Pleasure
The rest of the exhibition comprises rather a mixed bunch. Mike Marshall's video projection Days Like These, 2003, which provided the title for last year's Tate Triennial, depicts close up views of a garden sprinkler. The camera follows as water hits garden plants like an invisible force and ambient sound pulses through the space in a similar fashion. Other works are crammed into the same room like a vegetable patch teeming with weeds. It is difficult to appreciate the psychedelic flowers made of polystyrene and glitter by David Burrows (pictured at top of article), as the adjacent walls are crammed with Susan Miller's mediocre flower paintings which are as claustrophobic as padded seventies flock wallpaper.

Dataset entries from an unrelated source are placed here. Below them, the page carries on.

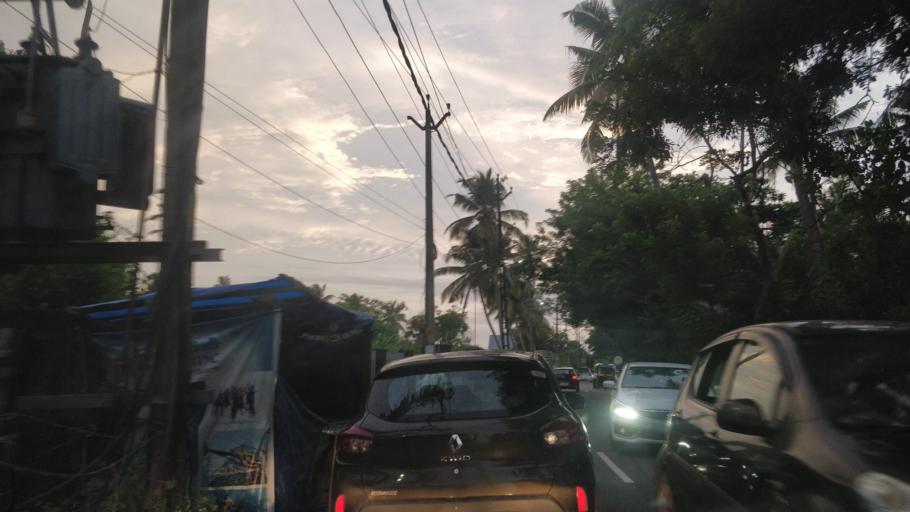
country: IN
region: Kerala
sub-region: Thrissur District
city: Kodungallur
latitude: 10.1405
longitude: 76.1865
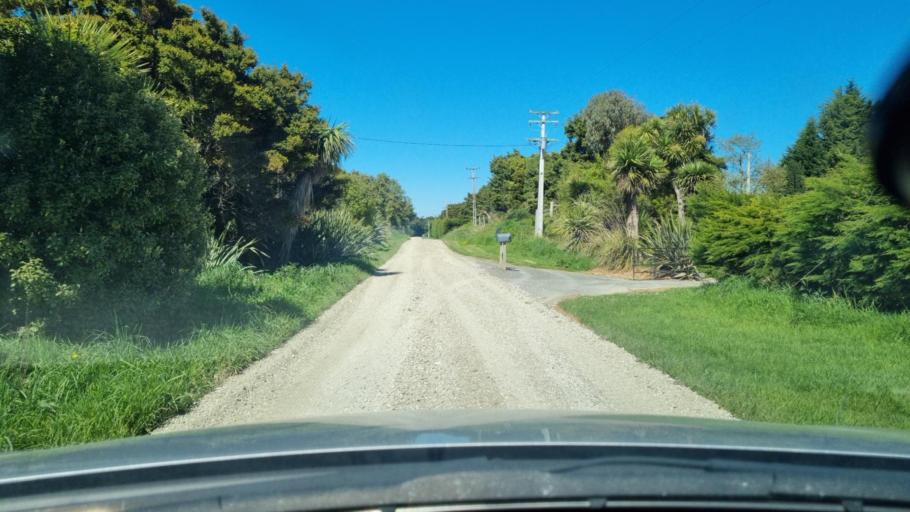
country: NZ
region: Southland
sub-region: Invercargill City
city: Invercargill
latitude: -46.4544
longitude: 168.2813
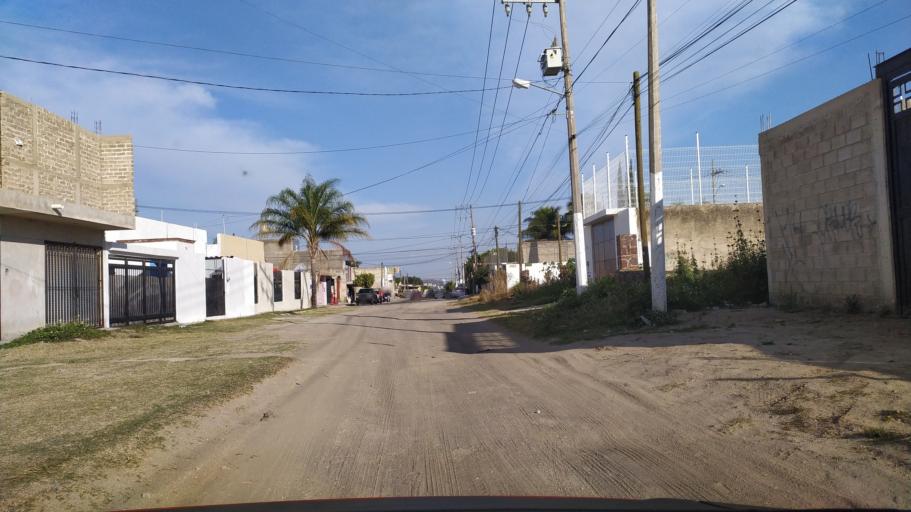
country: MX
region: Jalisco
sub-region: Tlajomulco de Zuniga
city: Palomar
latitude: 20.6288
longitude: -103.4745
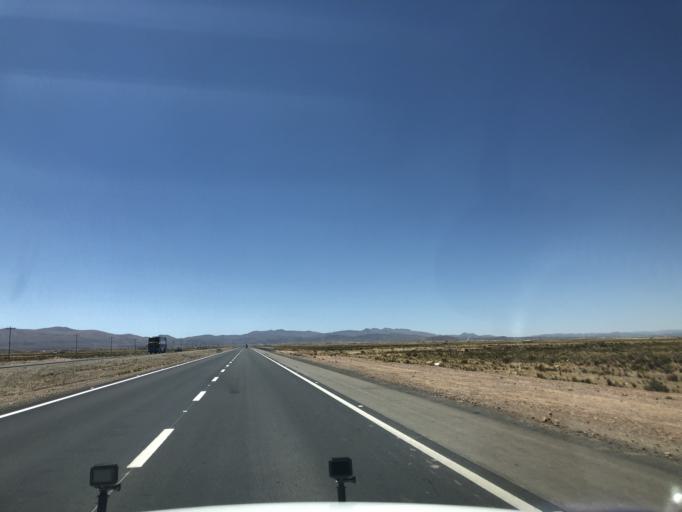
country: BO
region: La Paz
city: Colquiri
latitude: -17.6508
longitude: -67.1805
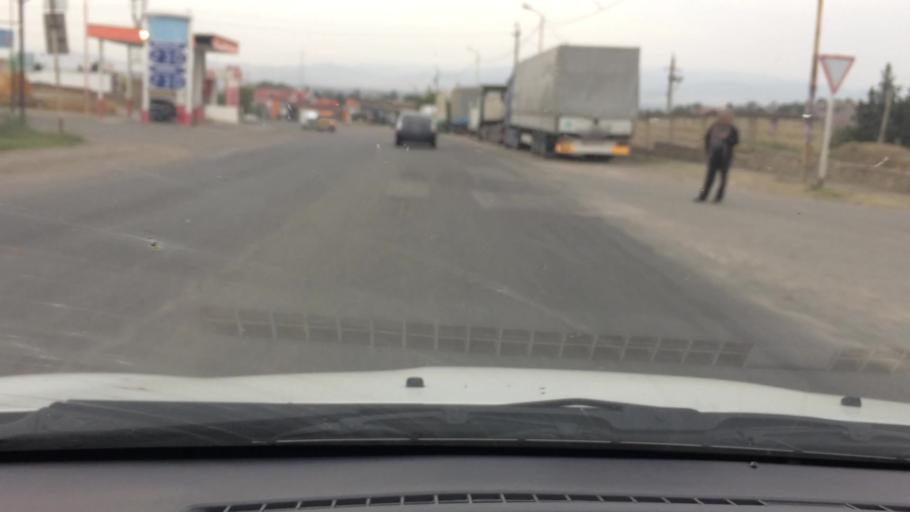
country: GE
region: Kvemo Kartli
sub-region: Marneuli
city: Marneuli
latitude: 41.4961
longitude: 44.8022
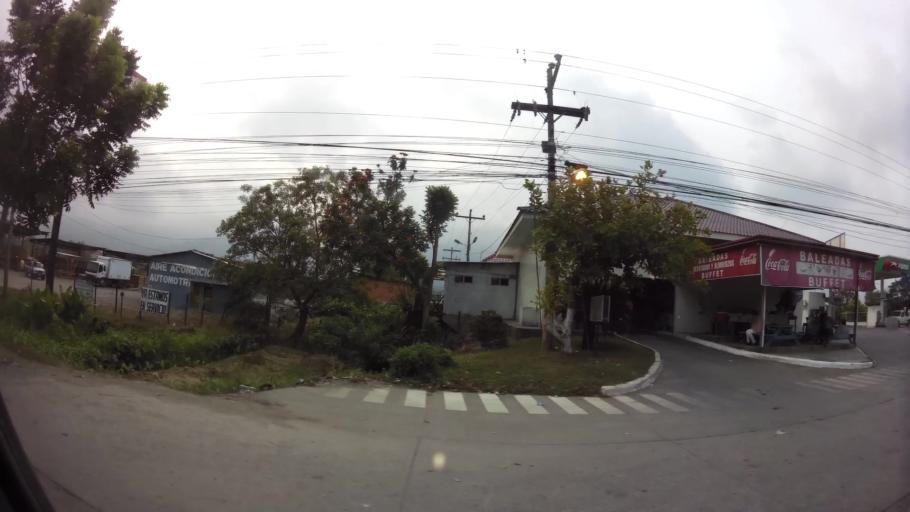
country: HN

The exhibition continues its deterioration into a compost-like state as obvious examples of `plant-art' pile up like potato peelings coiling around discarded teabags. This sinking feeling is rescued, albeit momentarily, by the work of an unknown 17th Century botanist, which seems to have found a way into the exhibition by mistake, as though it has escaped from another exhibit in the Castle's collection. This delicate draughtsmanship and observational expertise, knocks the socks of the twee dried brown objects that share the same room. This work, like the Harvey and Ackroyd piece, should have had its own room, and much of the work which tenuously adheres to a green-fingered theme could have easily have been omitted.
Pleasure Gardens does go some way toward promoting a pleasurable outdoor experience, but this exhibition needs a little pruning.
Artists in the exhibition include: Dan Harvey and Heather Ackroyd, James Ireland, David Burrows, Mike Marshall, Mr & Mrs Ivan Morrison, Stephen Butler, Susan Miller, Ruth Moillet, Neal Rock, Laura White, Gina Glover, Joy Gregory and Andrew Langford.